How does contract reformation happen?
Contract reformation occurs when a contract fails to conform to the parties’ agreement because of the following:
Mutual mistake of the parties
Both parties have made a mistaken assumption while entering into the contract, rendering it unenforceable or invalid.
One party entered into the contract under a faulty assumption and the non-mistaken party wasn’t aware of the mistake (and therefore didn’t attempt to exploit it).
Here, contract reformation of a contract can serve as a remedy for both intentional misconduct by one or both parties, or unintentional misrepresentation.
Example: A real estate agreement erroneously conveys the property’s value as being more than what it truly is, either by mistake or to intentionally deceive the customer. In such a case, the buyer can sue for breach of contract.
However, if both parties approve contract reformation, the court then modifies the agreement to reflect the actual worth of the discussed property.
Note: Reformation can work only when the court has obvious, persuasive proof of both parties’ intent.
If a breach in contract happens, the court usually suggests the injured party to pick between a legal and equitable remedy.
The latter is often a sound choice if one party or both parties misinterpreted one or more of the contract terms or made an error in the agreement.
What does equitable remedy mean?
This type of remedy is usually granted when legal remedies (like monetary compensation) can’t adequately resolve the situation.
The most common types of equitable remedies are contract rescission, contract reformation, injunction and constructive trust.
What are other types of contract remedies?
Aside from contract reformation, there are several common remedies for breach of contracts.
The goal of each is to restore either one or both parties to the position they were in before using any of the remedy types — though the consequences for the breaching party are different.
Damages is the most popular type of contract remedy that is available in both:
- Breach of contract case;
- Tort case (tort cases happen when someone either intentionally or negligently causes injury to another person or their property).
There are two types of damages:
- Compensatory damages — used to reimburse the injured party for their losses;
- Punitive damages — used to punish the breaching party and prevent them from engaging in similar behavior in the future.
This remedy type may involve either returning money or a property that was transferred as part of the contract.
This may also be resolved by either returning money or property that was transferred as a part of the agreement.
What are the requirements to reform a contract?
Contract reformation can only happen when both parties agree on the cause of action. The following elements must be satisfied for a contract so it is eligible for reformation:
- A valid contract exists
- A valid reason for the contract to be rewritten exists (either error or misrepresentation on behalf of one or both or one parties)

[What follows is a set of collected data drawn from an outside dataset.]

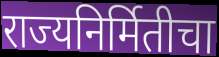
राज्यनिर्मितीचा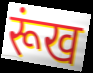
रूंखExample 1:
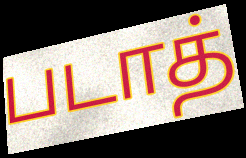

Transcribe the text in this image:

படாத்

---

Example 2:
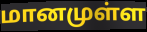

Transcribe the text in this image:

மானமுள்ள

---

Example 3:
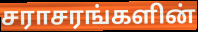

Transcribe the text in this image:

சராசரங்களின்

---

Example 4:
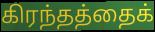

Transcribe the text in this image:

கிரந்தத்தைக்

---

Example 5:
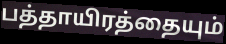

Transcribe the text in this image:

பத்தாயிரத்தையும்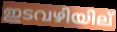
ഇടവഴിയില്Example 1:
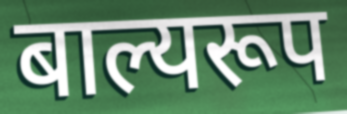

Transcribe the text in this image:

बाल्यरूप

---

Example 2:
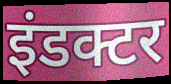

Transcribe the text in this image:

इंडक्टर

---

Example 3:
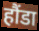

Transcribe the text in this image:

हौंडा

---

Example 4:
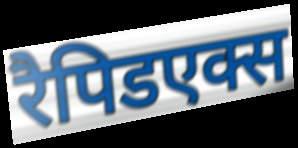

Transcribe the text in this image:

रैपिडएक्स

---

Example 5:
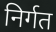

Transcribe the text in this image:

निर्गतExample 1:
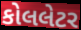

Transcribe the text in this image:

કોલલેટર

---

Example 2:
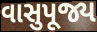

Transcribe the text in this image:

વાસુપૂજ્ય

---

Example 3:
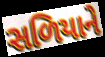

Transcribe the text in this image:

સળિયાને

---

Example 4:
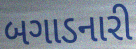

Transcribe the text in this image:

બગાડનારી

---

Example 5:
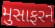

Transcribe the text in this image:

મુસાફરનેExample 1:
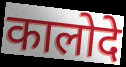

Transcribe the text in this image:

कालोदे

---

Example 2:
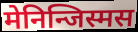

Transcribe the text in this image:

मेनिन्जिस्मस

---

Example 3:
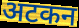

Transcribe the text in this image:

अटकन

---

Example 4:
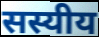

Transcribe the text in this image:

सस्यीय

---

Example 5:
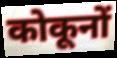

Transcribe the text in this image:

कोकूनोंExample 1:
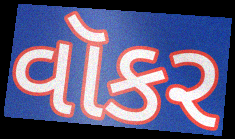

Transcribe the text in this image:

વૉકર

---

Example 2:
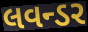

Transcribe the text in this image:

લવન્ડર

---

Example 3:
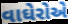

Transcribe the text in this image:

વાઘેરોએ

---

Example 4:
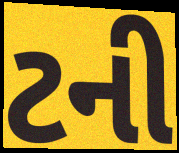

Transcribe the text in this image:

ટની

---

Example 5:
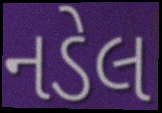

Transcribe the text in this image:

નડેલ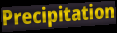
Precipitation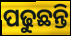
ପଢୁଛନ୍ତି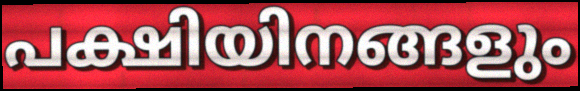
പക്ഷിയിനങ്ങളുംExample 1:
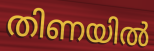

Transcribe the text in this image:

തിണയിൽ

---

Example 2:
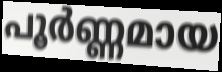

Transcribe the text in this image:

പൂർണ്ണമായ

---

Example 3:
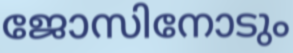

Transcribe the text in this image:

ജോസിനോടും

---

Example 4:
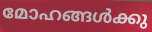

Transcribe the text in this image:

മോഹങ്ങൾക്കു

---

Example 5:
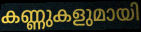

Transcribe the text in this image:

കണ്ണുകളുമായി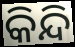
କିନ୍ଦିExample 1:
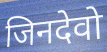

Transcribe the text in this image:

जिनदेवो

- No other equitable defenses are available
What components of a contract may be reformed?
Only the part(s) of a written contract in dispute can be reformed. In case parties need to rewrite the entire agreement, they can rescind or withdraw the actual agreement as a whole.

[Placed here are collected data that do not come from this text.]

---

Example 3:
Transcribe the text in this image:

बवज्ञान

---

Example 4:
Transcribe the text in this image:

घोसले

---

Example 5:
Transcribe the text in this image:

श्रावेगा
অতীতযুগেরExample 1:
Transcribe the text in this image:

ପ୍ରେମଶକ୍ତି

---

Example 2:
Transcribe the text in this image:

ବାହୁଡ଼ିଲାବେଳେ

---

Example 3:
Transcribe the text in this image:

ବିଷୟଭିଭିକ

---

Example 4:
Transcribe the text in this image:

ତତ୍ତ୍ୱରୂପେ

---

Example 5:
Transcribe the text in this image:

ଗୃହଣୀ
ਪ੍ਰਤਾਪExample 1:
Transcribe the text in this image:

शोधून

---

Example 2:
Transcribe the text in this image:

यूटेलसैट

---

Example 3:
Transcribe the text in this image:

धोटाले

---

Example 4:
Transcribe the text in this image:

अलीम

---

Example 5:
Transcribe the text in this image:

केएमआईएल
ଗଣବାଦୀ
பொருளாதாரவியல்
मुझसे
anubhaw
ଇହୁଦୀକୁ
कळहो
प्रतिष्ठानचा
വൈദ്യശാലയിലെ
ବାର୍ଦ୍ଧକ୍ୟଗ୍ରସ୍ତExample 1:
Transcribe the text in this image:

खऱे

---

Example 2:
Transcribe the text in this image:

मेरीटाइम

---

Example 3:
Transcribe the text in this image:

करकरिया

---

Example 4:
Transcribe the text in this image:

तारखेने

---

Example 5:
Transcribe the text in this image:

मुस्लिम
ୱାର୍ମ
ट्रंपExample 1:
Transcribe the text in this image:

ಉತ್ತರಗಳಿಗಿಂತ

Reformation concentrates on the basis of the dispute or conflict, such as:
- Term that caused a mistake
- Facts or the words that resulted in misrepresentation
Example: A breach of contract could happen if one party meant that the term “fabric” in a contract referred to Grade B textiles, but in reality it was referring to Grade A textiles. In that case the court may authorize both parties to rewrite the contract in a clearer way that reflects the term “fabric” correctly.

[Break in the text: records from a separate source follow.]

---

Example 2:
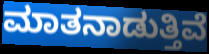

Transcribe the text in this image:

ಮಾತನಾಡುತ್ತಿವೆ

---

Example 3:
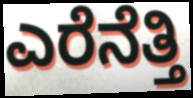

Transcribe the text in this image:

ಎರೆನೆತ್ತಿ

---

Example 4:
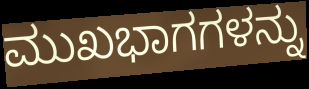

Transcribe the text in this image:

ಮುಖಭಾಗಗಳನ್ನು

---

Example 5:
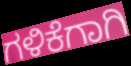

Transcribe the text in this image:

ಗಳಿಕೆಗಾಗಿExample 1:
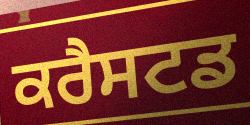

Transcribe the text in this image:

ਕਰੈਸਟਡ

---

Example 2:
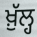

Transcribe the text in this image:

ਖ਼ੁੱਲ੍ਹ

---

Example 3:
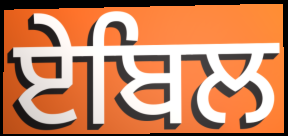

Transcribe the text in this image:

ਏਬਿਲ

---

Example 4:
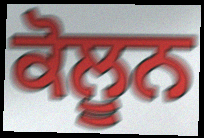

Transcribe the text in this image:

ਕੋਲੂਨ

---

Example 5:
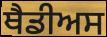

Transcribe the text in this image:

ਥੈਡੀਅਸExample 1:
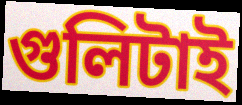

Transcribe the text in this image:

গুলিটাই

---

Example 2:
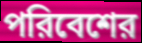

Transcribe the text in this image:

পরিবেশের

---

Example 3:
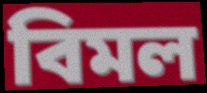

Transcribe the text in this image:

বিমল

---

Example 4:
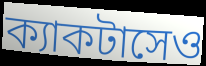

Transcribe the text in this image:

ক্যাকটাসেও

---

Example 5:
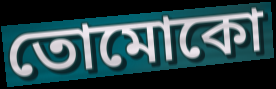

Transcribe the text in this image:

তোমোকো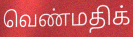
வெண்மதிக்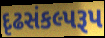
દૃઢસંકલ્પરૂપ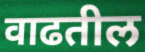
वाढतीलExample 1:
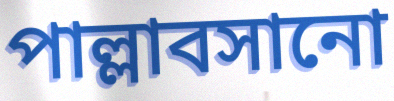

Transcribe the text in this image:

পাল্লাবসানো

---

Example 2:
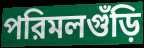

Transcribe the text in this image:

পরিমলগুঁড়ি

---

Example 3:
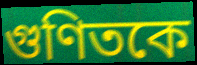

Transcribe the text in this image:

গুণিতকে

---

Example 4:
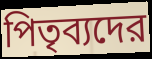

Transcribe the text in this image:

পিতৃব্যদের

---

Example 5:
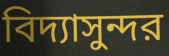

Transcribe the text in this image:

বিদ্যাসুন্দর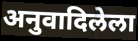
अनुवादिलेला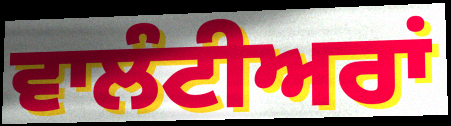
ਵਾਲੰਟੀਅਰਾਂ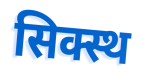
सिक्स्थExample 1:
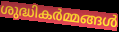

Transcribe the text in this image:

ശുദ്ധികർമ്മങ്ങൾ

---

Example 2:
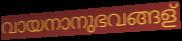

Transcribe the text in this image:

വായനാനുഭവങ്ങള്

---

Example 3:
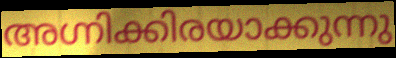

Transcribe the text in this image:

അഗ്നിക്കിരയാക്കുന്നു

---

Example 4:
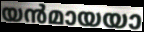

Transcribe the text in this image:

യൻമായയാ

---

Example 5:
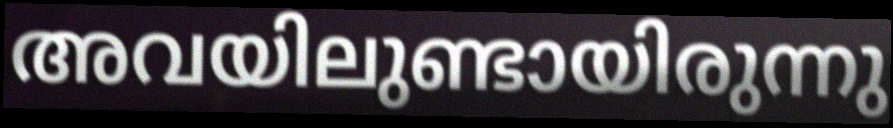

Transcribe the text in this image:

അവയിലുണ്ടായിരുന്നുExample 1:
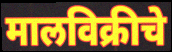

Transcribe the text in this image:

मालविक्रीचे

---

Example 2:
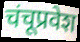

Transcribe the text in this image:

चंचूप्रवेश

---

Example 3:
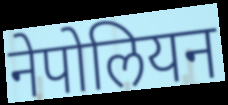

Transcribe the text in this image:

नेपोलियन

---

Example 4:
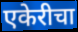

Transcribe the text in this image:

एकेरीचा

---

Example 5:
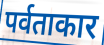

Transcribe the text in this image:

पर्वताकार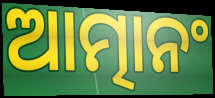
ଆତ୍ମାନଂ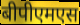
बीपीएमएसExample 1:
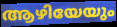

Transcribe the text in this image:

ആഴിയേയും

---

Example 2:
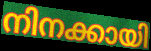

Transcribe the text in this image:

നിനക്കായി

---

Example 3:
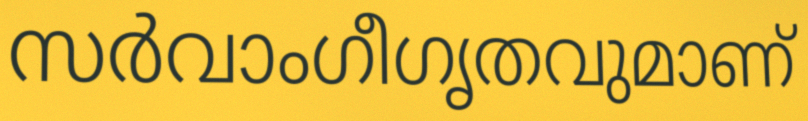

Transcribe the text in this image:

സർവാംഗീഗൃതവുമാണ്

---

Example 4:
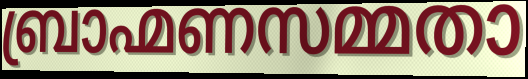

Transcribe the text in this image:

ബ്രാഹ്മണസമ്മതാ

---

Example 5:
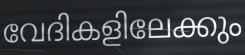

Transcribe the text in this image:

വേദികളിലേക്കും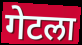
गेटलाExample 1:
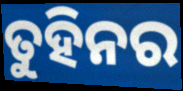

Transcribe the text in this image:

ତୁହିନର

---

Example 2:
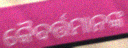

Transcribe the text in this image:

କୈବର୍ତ୍ତମାନଙ୍କ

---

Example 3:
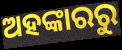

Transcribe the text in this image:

ଅହଙ୍କାରରୁ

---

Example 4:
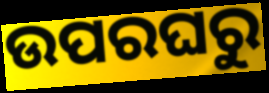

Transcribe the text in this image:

ଉପରଘରୁ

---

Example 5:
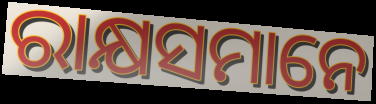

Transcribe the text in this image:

ରାକ୍ଷସମାନେ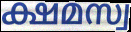
ക്ഷമസ്വ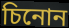
চিনোন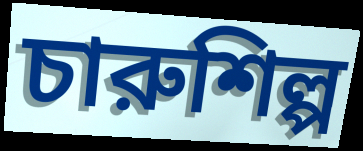
চারুশিল্পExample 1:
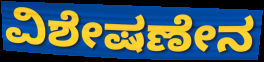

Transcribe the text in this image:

ವಿಶೇಷಣೇನ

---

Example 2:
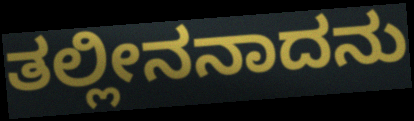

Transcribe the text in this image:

ತಲ್ಲೀನನಾದನು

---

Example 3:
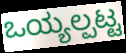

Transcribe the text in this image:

ಒಯ್ಯಲ್ಪಟ್ಟ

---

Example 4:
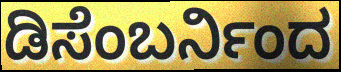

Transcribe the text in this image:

ಡಿಸೆಂಬರ್ನಿಂದ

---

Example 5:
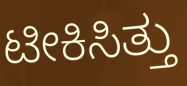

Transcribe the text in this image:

ಟೀಕಿಸಿತ್ತುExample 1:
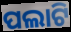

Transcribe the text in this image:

ପଲାଟି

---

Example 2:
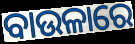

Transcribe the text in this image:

ବାଉଳାରେ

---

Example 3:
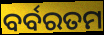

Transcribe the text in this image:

ବର୍ବରତମ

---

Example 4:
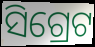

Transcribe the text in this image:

In more specific cases, the court may rewrite other sections of an agreement, like clauses affected by the mistake.
When is contract reformation unavailable?
Contract reformation isn’t available if it will damage any of the parties in the future.
Example: The supreme court won’t further the contract reformation process in a way that restricts the legal privileges of one or both parties. Likewise, courts won’t allow parties to rewrite a written agreement if it will lead to an agreement that is unfair or one-sided.
Reformation won’t act as a cure in a case when one or both parties are not amenable to a new contract. In this case legal remedies would likely come into play, and the injured party may receive a settlement, while the breaching party would be subject to fines.
What is the difference between rescission and reformation?
Rescission is a legal contract remedy that cancels the current contract with the goal of returning both parties to their positions before the contract’s existence.
Reformation is a legal contract remedy that rewrites the original contract with the goal of reflecting the parties’ true intent that is currently lacking in the agreement, usually due to a mistake or a misrepresentation.
How to avoid contract errors
Following these practices will help lessen the chances of your contracts ever needing reformation:
- Use templates to simplify and speed up the process without worrying about making mistakes;
- Get help from a law firm or an attorney who is familiar with your industry — have them draft the contract or review and revise the draft;
- Be aware of the potentially inaccurate terms, or terms or clauses that could be misunderstood by the other signing party — again, seeking legal advice is always a good idea.